The Regulatory Horizon
If you're thinking "this is mainly a technical problem," consider the regulatory trajectory. The EU AI Act creates liability for AI system providers and deployers. California's AI legislation is expanding. The FTC has signaled interest in AI-related consumer protection.
Today, an AI agent leaking data is an embarrassing security incident. Tomorrow, it may be a regulatory violation with statutory penalties. Building security into your AI architecture now is cheaper than retrofitting it under regulatory pressure later.
Practical Steps for Founders
Inventory your AI tool connections. What agents do you have? What can they access? Most founders don't actually know the full scope of their AI attack surface.
Test your own systems. Try some basic prompt injections against your agents. Create documents or messages with instructions embedded in them and see what happens. You might be surprised.

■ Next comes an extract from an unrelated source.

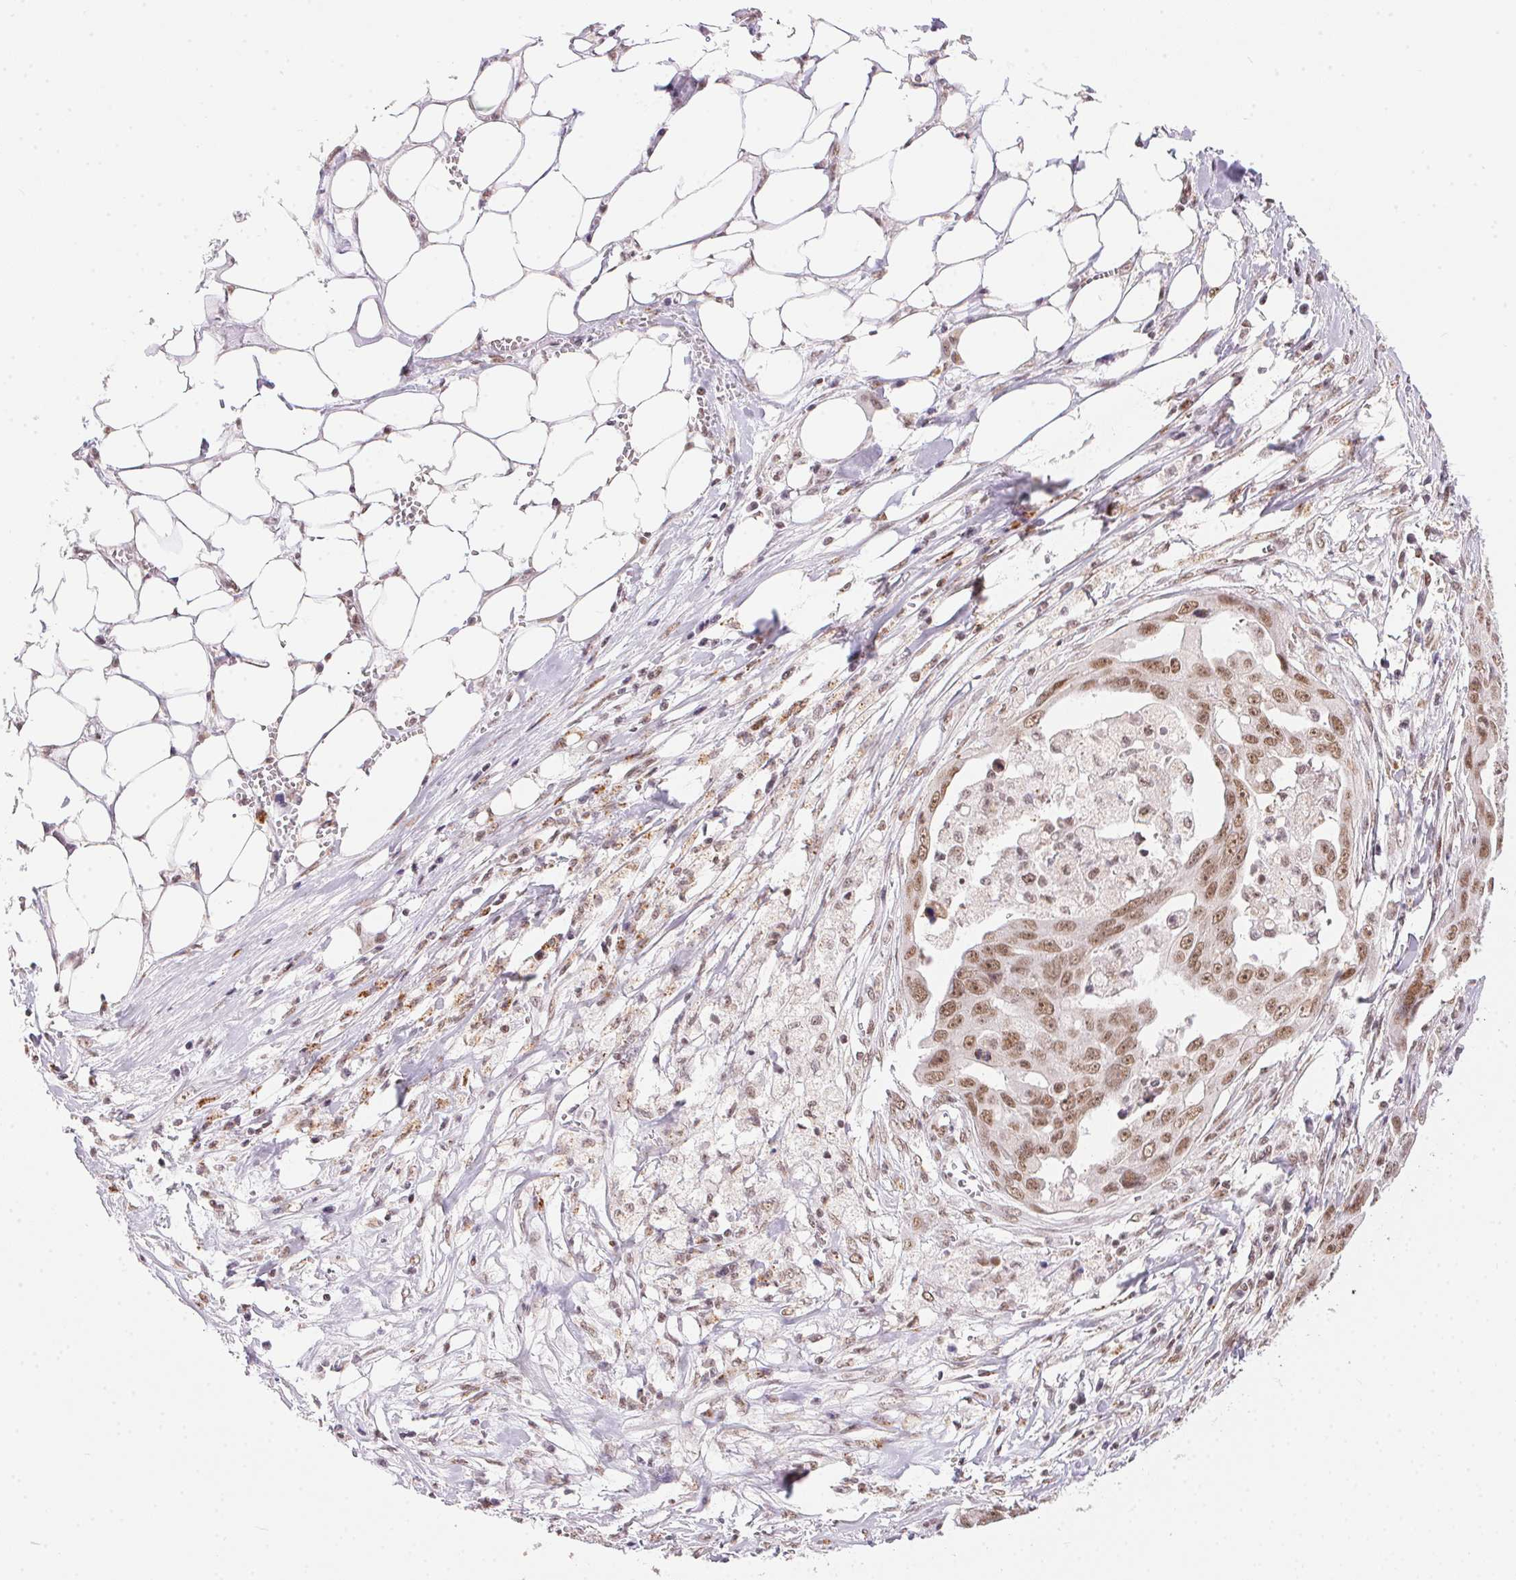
{"staining": {"intensity": "moderate", "quantity": ">75%", "location": "nuclear"}, "tissue": "ovarian cancer", "cell_type": "Tumor cells", "image_type": "cancer", "snomed": [{"axis": "morphology", "description": "Carcinoma, endometroid"}, {"axis": "topography", "description": "Ovary"}], "caption": "Tumor cells reveal moderate nuclear expression in approximately >75% of cells in endometroid carcinoma (ovarian).", "gene": "NFE2L1", "patient": {"sex": "female", "age": 70}}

Segment sensitive data. Don't connect AI agents to systems containing your most sensitive data until you have appropriate controls. This might mean running two environments—one AI-enabled and one isolated.
Choose vendors with security depth. As you evaluate AI tools, prioritize those with concrete security architectures over those with the sleekest demos. The demo won't save you in a breach.
Build security into your AI roadmap. If you're building AI-powered features, treat security as a first-class concern, not a follow-up. The architecture decisions you make now determine how hard security will be to add later.
The Bottom Line
AI agents are genuinely useful. They're also genuinely dangerous in ways we're only beginning to understand. The protocols we've built to make them powerful also make them vulnerable—and the security tools to protect them are still catching up.
As a founder, you don't have the luxury of waiting for the ecosystem to mature. You need to ship products and run operations. But you also can't afford to ignore risks that could expose your customers' data or your company's secrets.
The path forward is informed caution: Use AI agents where they add value, understand the risks you're accepting, and build defensive depth where it matters most. The founders who get this balance right will build the AI-powered companies that actually survive contact with adversaries.
The ones who don't will be the cautionary tales we learn from.